WHAT THIS EXERCISE ASKS ->
(1) In the text provided, list every adjective the paragraph beginning "This is hard" uses to describe the work.
(2) Please return the part of the text provided from "In thinking about" up to and including "otherwise remain flat.", copied word for word.
*** TEXT PROVIDED ***
In thinking about the function and purpose of intimate relationships within the family, consider how the eyes must naturally work together. My left eye and my right eye have different perceptions of the room in which I now sit, yet in their collaboration there need be no argument. Instead, their differing views can come together to provide an experience of depth that would entirely escape my attention if either eye triumphed over the other. In just this way, the collaboration of my attitudes and opinions in relationship with those of others in my family can create an experience of depth in life, which would otherwise remain flat.

And as we learn to talk with one another, more frequently and more gracefully, we will increasingly learn to trust and respect one another, and therefore increasingly risk thinking and feeling aloud in the presence of one another. I will continue learning to explore what is taking place within me in the companionship of those I love, and my consciousness will continue to grow along with theirs as conditions within the family continue to change.

This is hard, often tedious and painful work, but it is important work. If it is ignored the family will suffer and go fallow, and members of the family will drift aimlessly until some other place is found they'd rather be. I'd just rather be here, in the realm of my own family, no matter how it may change.

The Listener, December 1998

Healing Our Children

Soon after my daughter began recovering from her cancer I joined the board of the Sonoma Children's Cancer Foundation, a nonprofit organization now known as the Children's Cancer Community, which provides services for families that have children with cancer. I wanted to ensure that other families in our community could receive the support we had depended upon during those very hard years. With those services I wanted to provide the hope that I had gained when I was most despairing.

We have set up a web site for the group, which can be found at: www.hopeforcancerkids.org— I believe in healing children— helping them to grow older, and to survive childhood without outgrowing childhood— but I also believe in healing illnesses.
*** End of TEXT PROVIDED ***
*** GIVEN RECORDS ***
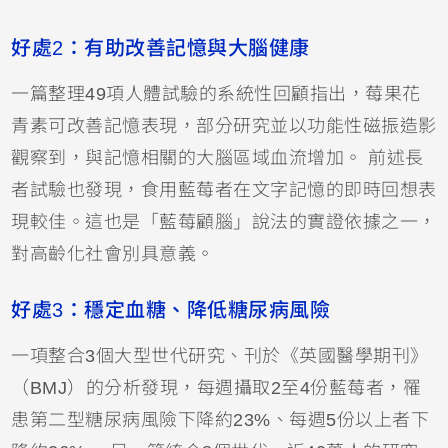
好處2：有助改善記憶與大腦健康
一篇整理49項人體試驗的系統性回顧指出，莓果花
青素可改善
記憶
表現，部分研究並以功能性磁振造影
觀察到，與記憶相關的
大腦
區域血流增加。 前述長
者試驗也發現，食用藍莓者在文字記憶的即時回想表
現較佳。這也是「藍莓顧腦」說法的實證依據之一，
對高齡化社會別具意義。
好處3：穩定血糖、降低糖尿病風險
一項整合3個大型世代研究、刊於《英國醫學期刊》
（BMJ）的分析發現，每週攝取2至4份藍莓者，罹
患第二型
糖尿病
風險下降約23%、每週5份以上者下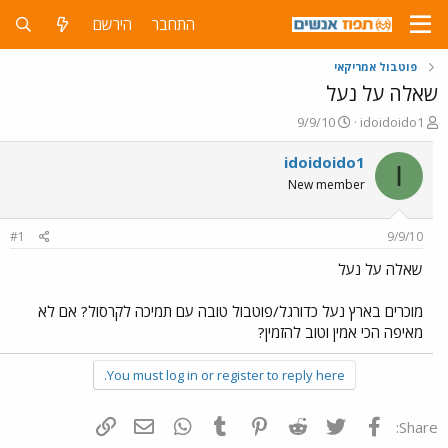
התחבר
הירשם
פוטבול אמריקאי
שאלה על נעל
פ
פ
9/9/10
idoidoido1
ו
ו
ת
ר
idoidoido1
I
ח
ס
New member
ה
ם
נ
ב
ו
ת
#1
9/9/10
ש
א
א
ר
שאלה על נעל
י
ך
מוכרים בארץ נעל כדורגל/פוטבול טובה עם תמיכה לקרסול? אם לא
מאיפה הכי אמין וטוב להזמין?
You must log in or register to reply here.
פייסבוק
Twitter
Reddit
Pinterest
Tumblr
WhatsApp
דואר אלקטרוני
הוסף קישור
Share: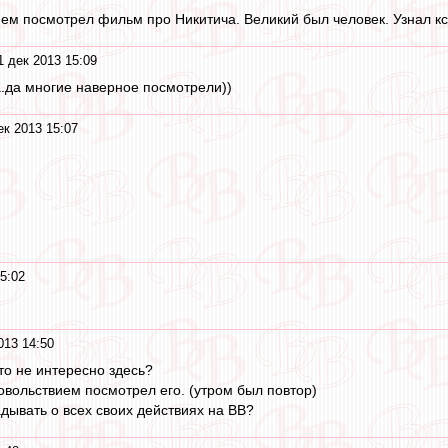
ем посмотрел фильм про Никитича. Великий был человек. Узнал кс
1 дек 2013 15:09
.да многие наверное посмотрели))
ек 2013 15:07
5:02
013 14:50
 это не интересно здесь?
довольствием посмотрел его. (утром был повтор)
адывать о всех своих действиях на ВВ?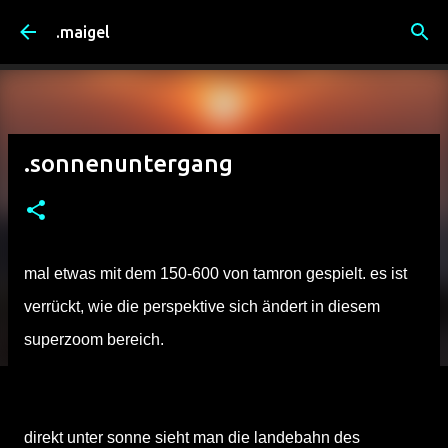
Direkt zum Hauptbereich
.maigel
.sonnenuntergang
mal etwas mit dem 150-600 von tamron gespielt. es ist
verrückt, wie die perspektive sich ändert in diesem
superzoom bereich.
direkt unter sonne sieht man die landebahn des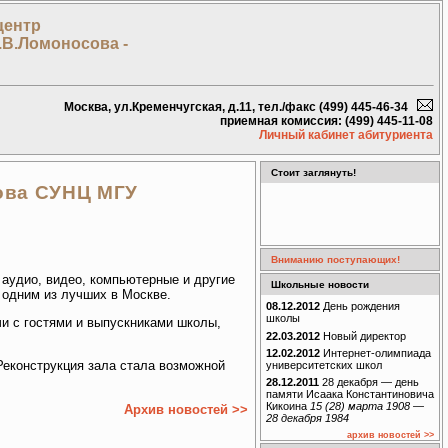
центр
.В.Ломоносова -
Москва, ул.Кременчугская, д.11, тел./факс (499) 445-46-34
приемная комиссия: (499) 445-11-08
Личный кабинет абитуриента
Стоит заглянуть!
ова СУНЦ МГУ
Вниманию поступающих!
аудио, видео, компьютерные и другие
Школьные новости
 одним из лучших в Москве.
08.12.2012
День рождения
школы
чи с гостями и выпускниками школы,
22.03.2012
Новый директор
12.02.2012
Интернет-олимпиада
 Реконструкция зала стала возможной
университетских школ
28.12.2011
28 декабря — день
памяти Исаака Константиновича
Кикоина
15 (28) марта 1908 —
Архив новостей >>
28 декабря 1984
архив новостей >>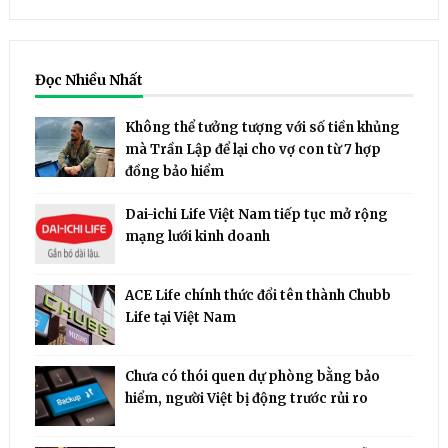
Đọc Nhiều Nhất
Không thể tưởng tượng với số tiền khủng
mà Trần Lập để lại cho vợ con từ 7 hợp
đồng bảo hiểm
Dai-ichi Life Việt Nam tiếp tục mở rộng
mạng lưới kinh doanh
ACE Life chính thức đổi tên thành Chubb
Life tại Việt Nam
Chưa có thói quen dự phòng bằng bảo
hiểm, người Việt bị động trước rủi ro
*** End of GIVEN RECORDS ***
SOLVED TASKS ->
(1) hard, tedious, painful, important

(2)
In thinking about the function and purpose of intimate relationships within the family, consider how the eyes must naturally work together. My left eye and my right eye have different perceptions of the room in which I now sit, yet in their collaboration there need be no argument. Instead, their differing views can come together to provide an experience of depth that would entirely escape my attention if either eye triumphed over the other. In just this way, the collaboration of my attitudes and opinions in relationship with those of others in my family can create an experience of depth in life, which would otherwise remain flat.